[Opening TASK DATA section]
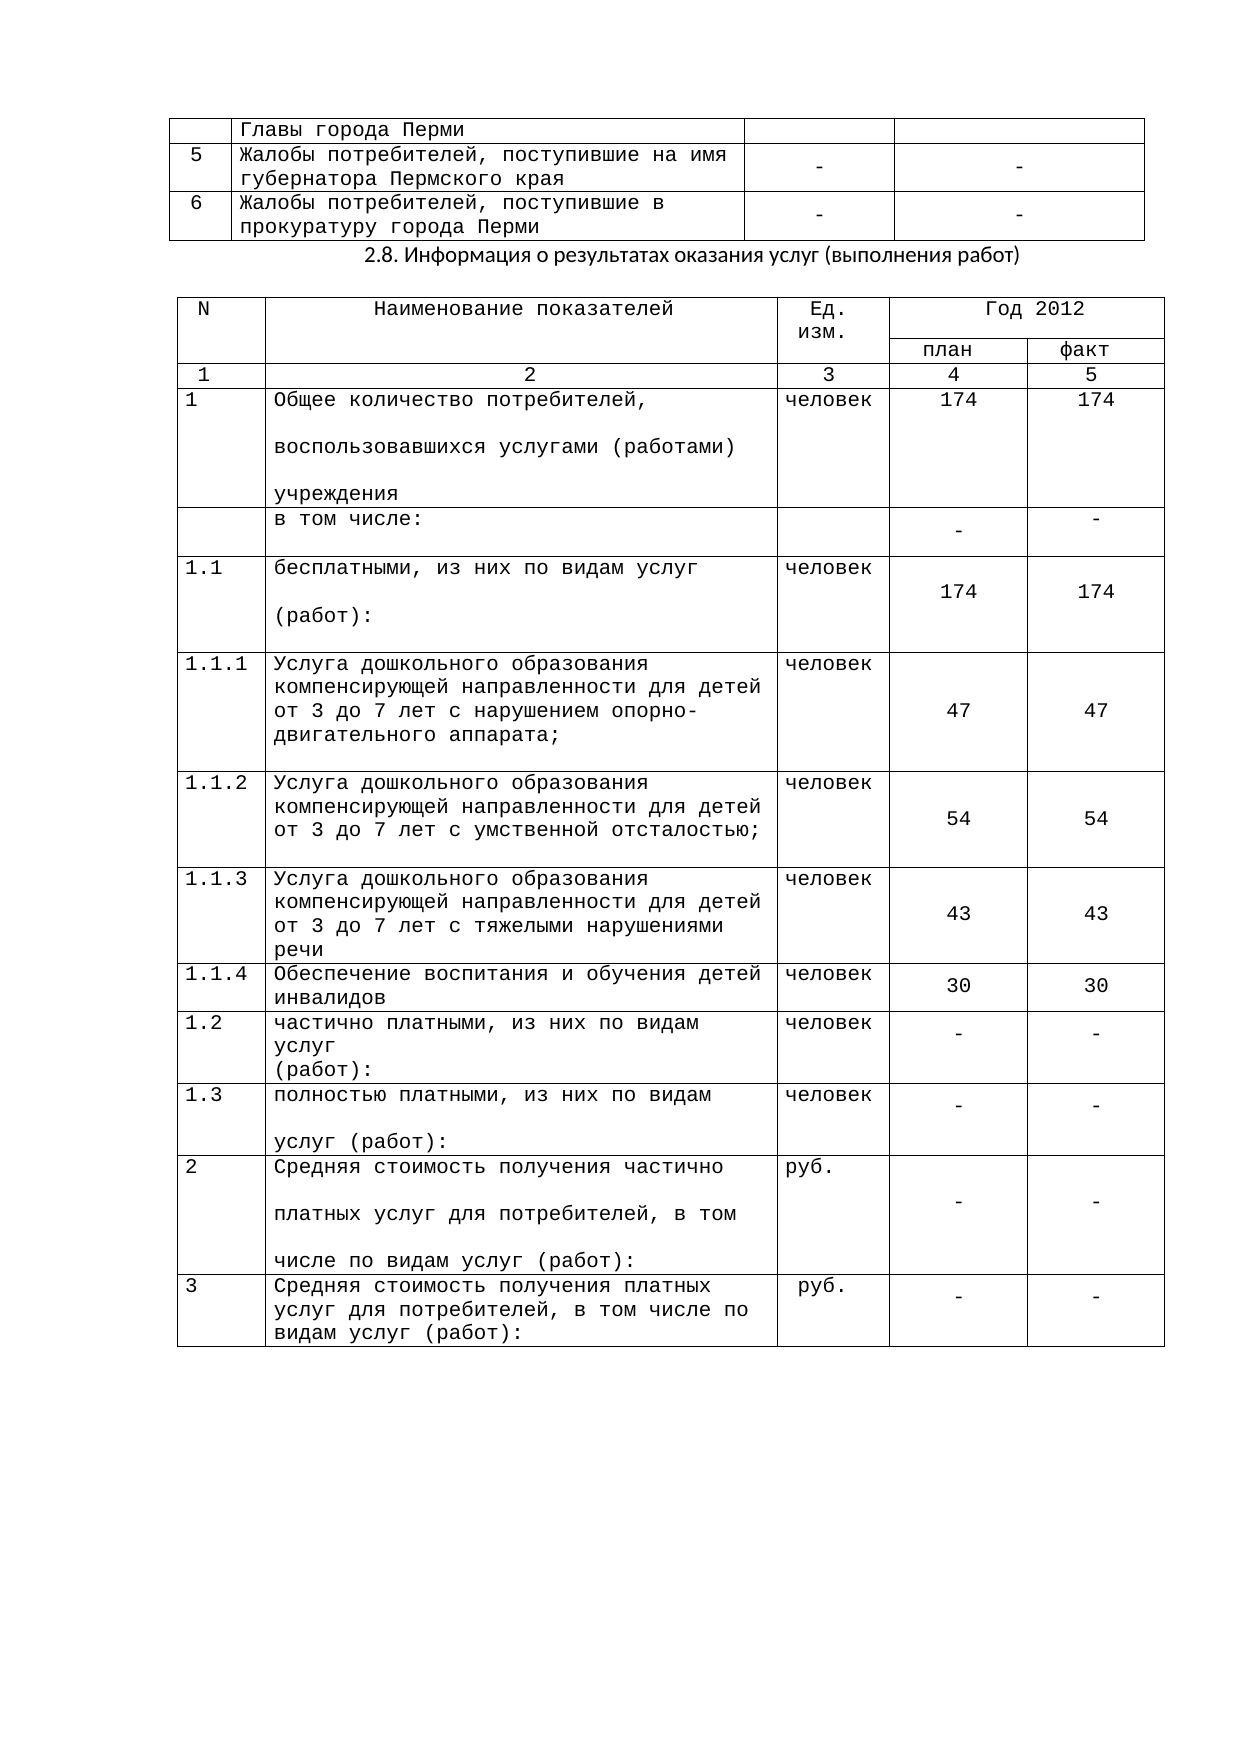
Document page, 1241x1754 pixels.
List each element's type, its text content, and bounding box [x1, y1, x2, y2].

table_cell Средняя стоимость получения платных услуг для потребителей, в том числе по видам услуг (работ): [266, 1275, 777, 1346]
table_cell 174 [890, 557, 1027, 652]
table_cell 1.1.3 [178, 868, 265, 962]
table_header Ед. изм. [778, 298, 889, 363]
table_cell полностью платными, из них по видам услуг (работ): [266, 1084, 777, 1155]
table_cell частично платными, из них по видам услуг (работ): [266, 1012, 777, 1083]
table_cell 47 [1028, 653, 1164, 771]
table_cell 3 [778, 364, 889, 388]
table_cell Средняя стоимость получения частично платных услуг для потребителей, в том числе по видам услуг (работ): [266, 1156, 777, 1274]
table_cell план [890, 339, 1027, 363]
table_cell 1.1.4 [178, 964, 265, 1011]
table_cell - [1028, 1156, 1164, 1274]
table_cell 1 [178, 364, 265, 388]
table_cell [778, 508, 889, 556]
table_cell 30 [1028, 964, 1164, 1011]
table_cell Жалобы потребителей, поступившие в прокуратуру города Перми [232, 192, 744, 239]
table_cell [232, 119, 744, 143]
table_cell 54 [1028, 772, 1164, 867]
table_cell человек [778, 557, 889, 652]
table_cell [178, 508, 265, 556]
text 2.8. Информация о результатах оказания услуг (выполнения работ) [177, 241, 1152, 268]
table_cell 6 [170, 192, 231, 239]
table_cell Услуга дошкольного образования компенсирующей направленности для детей от 3 до 7 лет с умственной отсталостью; [266, 772, 777, 867]
table_cell 43 [890, 868, 1027, 962]
table_cell - [745, 192, 894, 239]
table_cell руб. [778, 1275, 889, 1346]
table_header Год 2012 [890, 298, 1164, 338]
table_cell - [895, 192, 1144, 239]
table_cell 43 [1028, 868, 1164, 962]
table_cell 5 [1028, 364, 1164, 388]
table_cell 47 [890, 653, 1027, 771]
table_cell 30 [890, 964, 1027, 1011]
table_cell - [745, 144, 894, 191]
table_cell человек [778, 1012, 889, 1083]
table_cell Общее количество потребителей, воспользовавшихся услугами (работами) учреждения [266, 389, 777, 507]
table_cell - [1028, 1084, 1164, 1155]
table_cell - [890, 1084, 1027, 1155]
table_cell человек [778, 964, 889, 1011]
table_header Наименование показателей [266, 298, 777, 363]
table_cell 5 [170, 144, 231, 191]
table_cell 174 [890, 389, 1027, 507]
table_cell Услуга дошкольного образования компенсирующей направленности для детей от 3 до 7 лет с нарушением опорно-двигательного аппарата; [266, 653, 777, 771]
table_cell Услуга дошкольного образования компенсирующей направленности для детей от 3 до 7 лет с тяжелыми нарушениями речи [266, 868, 777, 962]
table_cell 174 [1028, 557, 1164, 652]
table_cell - [890, 1275, 1027, 1346]
table_cell 2 [266, 364, 777, 388]
table_cell 3 [178, 1275, 265, 1346]
table_cell 1.1.2 [178, 772, 265, 867]
table_cell человек [778, 653, 889, 771]
table_cell 4 [890, 364, 1027, 388]
table_cell Обеспечение воспитания и обучения детей инвалидов [266, 964, 777, 1011]
table_cell 4 [170, 119, 231, 143]
table_cell - [1028, 508, 1164, 556]
table_cell в том числе: [266, 508, 777, 556]
table_cell факт [1028, 339, 1164, 363]
table_cell - [890, 508, 1027, 556]
table_cell человек [778, 1084, 889, 1155]
table_cell 1.3 [178, 1084, 265, 1155]
table_cell 1.1.1 [178, 653, 265, 771]
table_cell - [890, 1012, 1027, 1083]
table_cell 1 [178, 389, 265, 507]
table_cell человек [778, 868, 889, 962]
table_cell - [1028, 1275, 1164, 1346]
table_cell 174 [1028, 389, 1164, 507]
table_cell человек [778, 772, 889, 867]
table_cell - [895, 144, 1144, 191]
table_cell 54 [890, 772, 1027, 867]
table_cell человек [778, 389, 889, 507]
table_cell - [745, 119, 894, 143]
table_cell 2 [178, 1156, 265, 1274]
table_cell 1.1 [178, 557, 265, 652]
table_cell бесплатными, из них по видам услуг (работ): [266, 557, 777, 652]
table_cell - [895, 119, 1144, 143]
table_cell Жалобы потребителей, поступившие на имя губернатора Пермского края [232, 144, 744, 191]
table_header N [178, 298, 265, 363]
table_cell - [1028, 1012, 1164, 1083]
table_cell руб. [778, 1156, 889, 1274]
table_cell - [890, 1156, 1027, 1274]
table_cell 1.2 [178, 1012, 265, 1083]
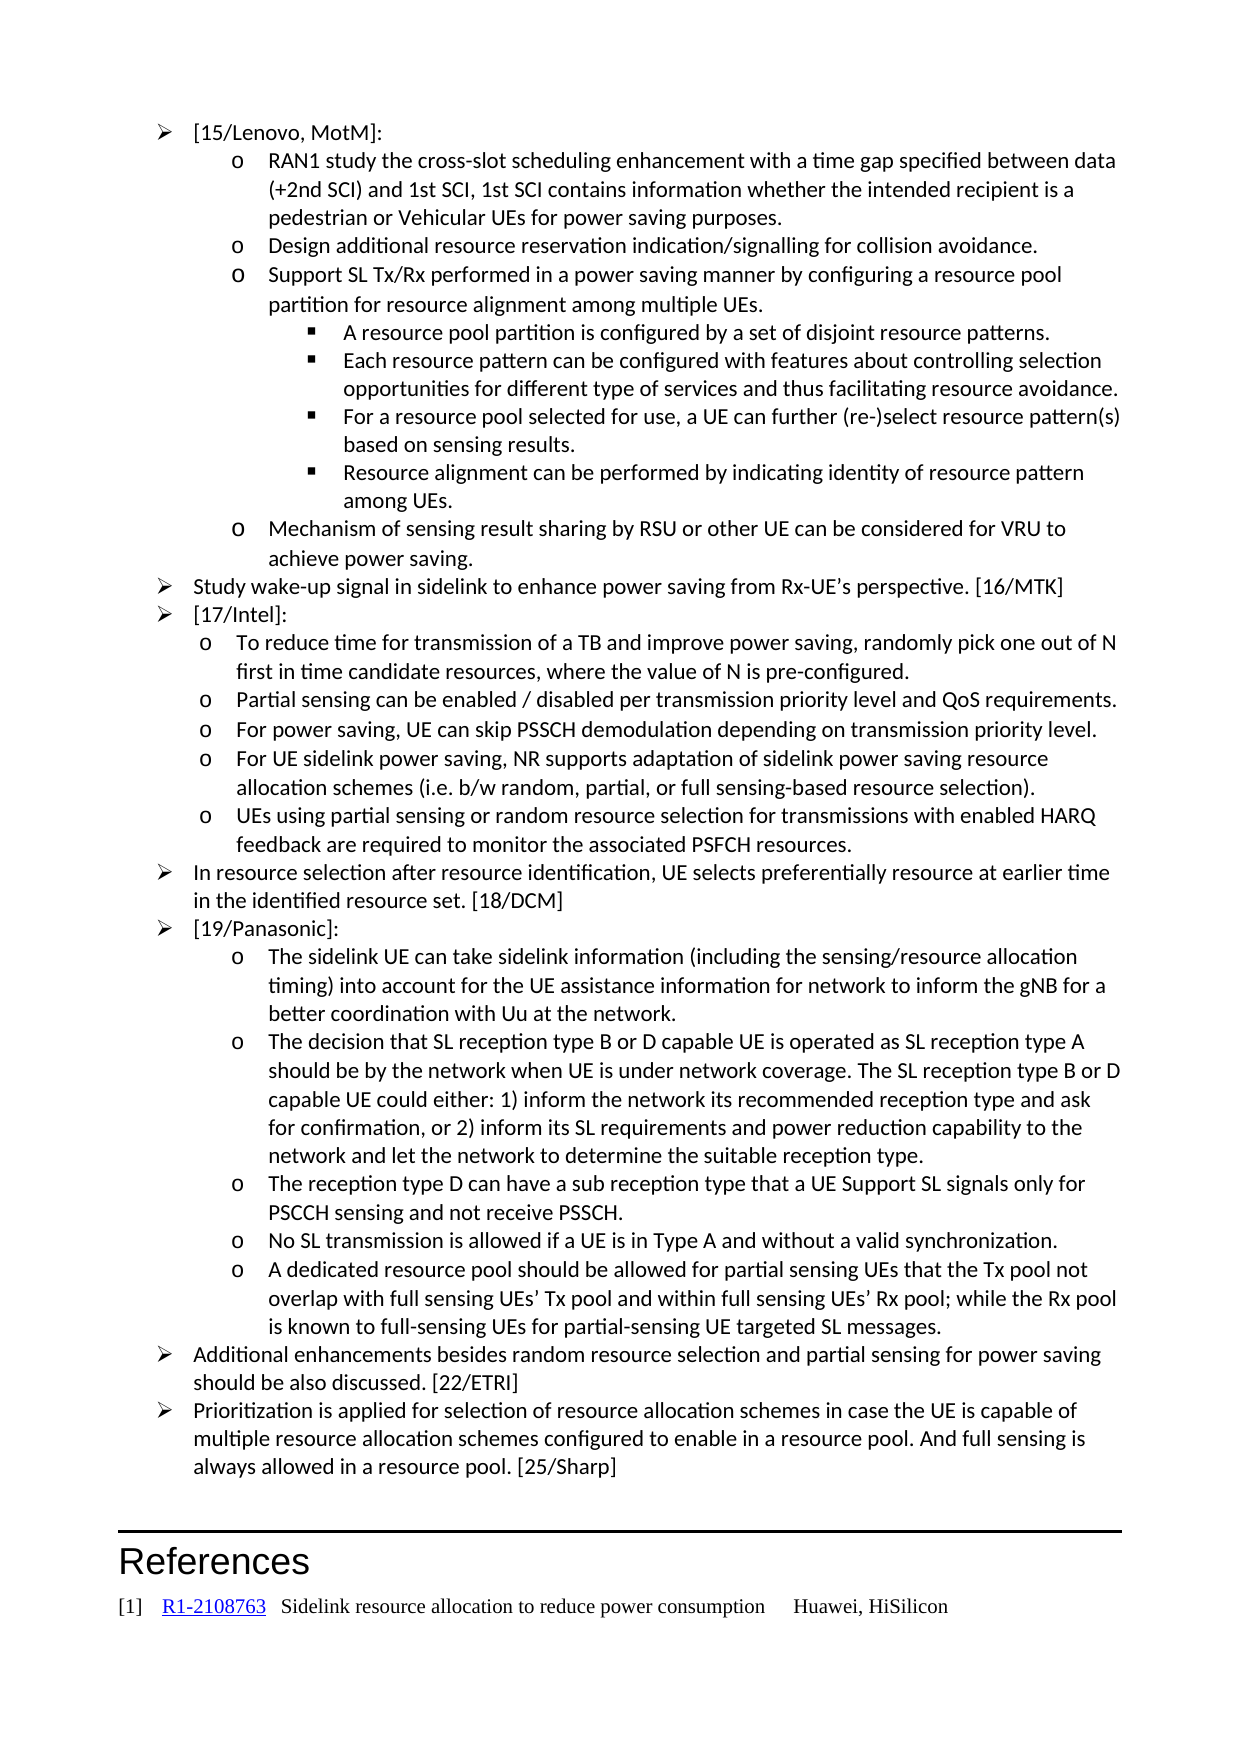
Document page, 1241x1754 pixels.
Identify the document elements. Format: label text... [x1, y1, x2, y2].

list Design additional resource reservation indication/signalling for collision avoidance. [231, 231, 1122, 261]
list Prioritization is applied for selection of resource allocation schemes in case the UE is capable of multiple resource allocation schemes configured to enable in a resource pool. And full sensing is always allowed in a resource pool. [25/Sharp] [156, 1396, 1122, 1480]
list Support SL Tx/Rx performed in a power saving manner by configuring a resource pool partition for resource alignment among multiple UEs. [231, 261, 1122, 318]
list For power saving, UE can skip PSSCH demodulation depending on transmission priority level. [199, 715, 1122, 744]
list UEs using partial sensing or random resource selection for transmissions with enabled HARQ feedback are required to monitor the associated PSFCH resources. [199, 801, 1122, 858]
list [17/Intel]: [156, 600, 1122, 628]
list A dedicated resource pool should be allowed for partial sensing UEs that the Tx pool not overlap with full sensing UEs’ Tx pool and within full sensing UEs’ Rx pool; while the Rx pool is known to full-sensing UEs for partial-sensing UE targeted SL messages. [231, 1255, 1122, 1340]
list The reception type D can have a sub reception type that a UE Support SL signals only for PSCCH sensing and not receive PSSCH. [231, 1169, 1122, 1226]
list No SL transmission is allowed if a UE is in Type A and without a valid synchronization. [231, 1226, 1122, 1255]
list To reduce time for transmission of a TB and improve power saving, randomly pick one out of N first in time candidate resources, where the value of N is pre-configured. [199, 628, 1122, 686]
list References [118, 1533, 1122, 1582]
list Partial sensing can be enabled / disabled per transmission priority level and QoS requirements. [199, 686, 1122, 715]
list Resource alignment can be performed by indicating identity of resource pattern among UEs. [306, 458, 1122, 514]
list Additional enhancements besides random resource selection and partial sensing for power saving should be also discussed. [22/ETRI] [156, 1340, 1122, 1396]
list The sidelink UE can take sidelink information (including the sensing/resource allocation timing) into account for the UE assistance information for network to inform the gNB for a better coordination with Uu at the network. [231, 942, 1122, 1027]
list [19/Panasonic]: [156, 914, 1122, 942]
list [15/Lenovo, MotM]: [156, 118, 1122, 146]
list R1-2108763 Sidelink resource allocation to reduce power consumption Huawei, HiSilicon [118, 1594, 1122, 1618]
list The decision that SL reception type B or D capable UE is operated as SL reception type A should be by the network when UE is under network coverage. The SL reception type B or D capable UE could either: 1) inform the network its recommended reception type and ask for confirmation, or 2) inform its SL requirements and power reduction capability to the network and let the network to determine the suitable reception type. [231, 1027, 1122, 1169]
list A resource pool partition is configured by a set of disjoint resource patterns. [306, 318, 1122, 346]
list For a resource pool selected for use, a UE can further (re-)select resource pattern(s) based on sensing results. [306, 402, 1122, 458]
list RAN1 study the cross-slot scheduling enhancement with a time gap specified between data (+2nd SCI) and 1st SCI, 1st SCI contains information whether the intended recipient is a pedestrian or Vehicular UEs for power saving purposes. [231, 146, 1122, 231]
list Mechanism of sensing result sharing by RSU or other UE can be considered for VRU to achieve power saving. [231, 514, 1122, 572]
list Each resource pattern can be configured with features about controlling selection opportunities for different type of services and thus facilitating resource avoidance. [306, 346, 1122, 402]
list Study wake-up signal in sidelink to enhance power saving from Rx-UE’s perspective. [16/MTK] [156, 572, 1122, 600]
list For UE sidelink power saving, NR supports adaptation of sidelink power saving resource allocation schemes (i.e. b/w random, partial, or full sensing-based resource selection). [199, 744, 1122, 801]
list In resource selection after resource identification, UE selects preferentially resource at earlier time in the identified resource set. [18/DCM] [156, 858, 1122, 914]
[Closing TASK DATA section]
■ AIM OF THE EXERCISE ■
Look through the entries above; copy every line holding the string "resources".

■ TASK SOLUTION ■
list UEs using partial sensing or random resource selection for transmissions with enabled HARQ feedback are required to monitor the associated PSFCH resources. [199, 801, 1122, 858]
list To reduce time for transmission of a TB and improve power saving, randomly pick one out of N first in time candidate resources, where the value of N is pre-configured. [199, 628, 1122, 686]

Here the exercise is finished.